Results: Elevated blood pressure and prehypertension were recorded in 8 (4.1%) and 18 (9.2%) of the 195 participants, respectively. A total of 41 (21%) participants presented with hypertension, of which 34 (83%) were female. However, sex adjustment showed that 34 of 118 (28.8%) female participants and 7 of 77 (9%) male participants had hypertension. Age-based analysis revealed an inverse relationship between normotension and age (r=-0.88; P=.02). Conversely, hypertension increased with age (r=0.53; P=.27), peaking between 50-59 years. Of the 195 participants, isolated systolic hypertension and isolated diastolic hypertension were recorded in 16 (8.2%) and 15 (7.7%) participants, respectively, with female participants recording a higher prevalence of isolated systolic hypertension (11/16, 69%) and male participants reporting a higher prevalence of isolated diastolic hypertension (11/15, 73%). Following class rebalancing, the random forest classifier gave the best performance (accuracy score 0.89; receiver operating characteristic-area under the curve score 0.89; F1-score 0.89) of the 26 model classifiers. The feature selection model identified uric acid and age as important variables associated with hyperglycemia.
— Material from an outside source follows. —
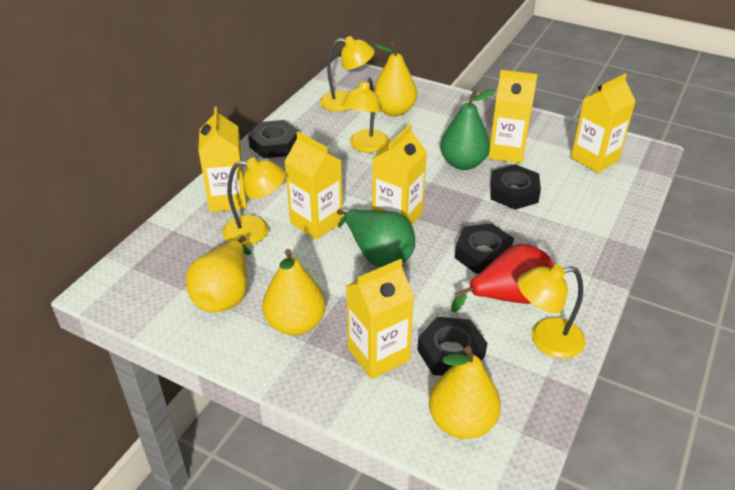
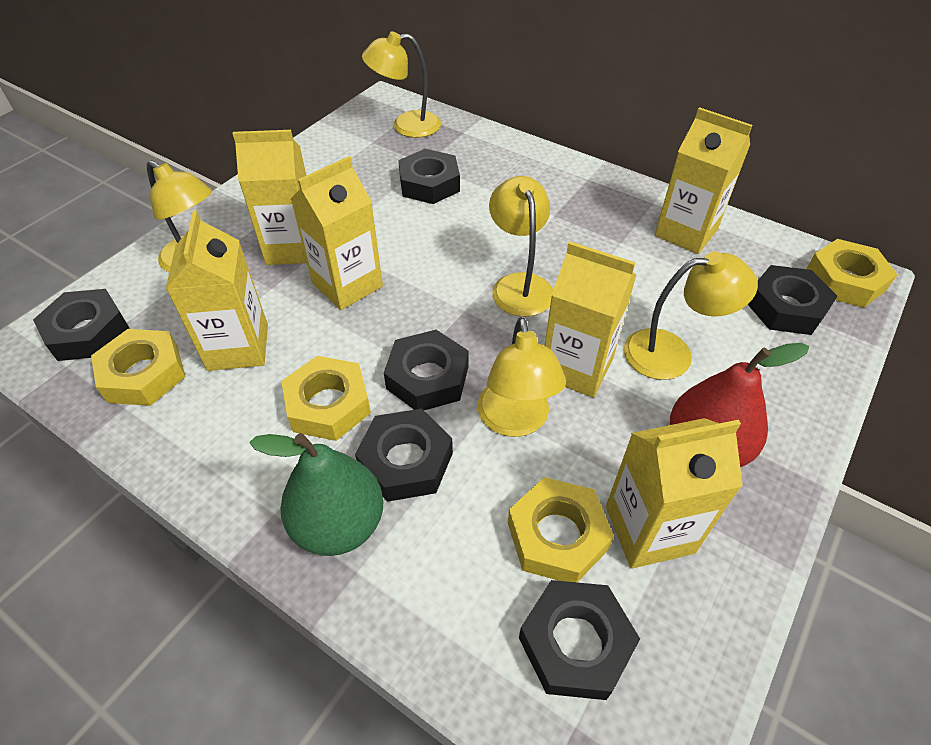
black nut: 4 -> 6
green pear: 2 -> 1
yellow lamp: 4 -> 5
yellow nut: 0 -> 4
yellow pear: 4 -> 0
Conclusions: The random forest classifier identified significant clinical correlates associated with hyperglycemia, offering valuable insights for the early detection of diabetes and informing the design and deployment of therapeutic interventions. However, to achieve a more comprehensive understanding of each feature's contribution to blood glucose levels, modeling additional relevant clinical features in larger datasets could be beneficial.
Keywords: diabetes; hyperglycemia; hypertension; machine learning; random forest.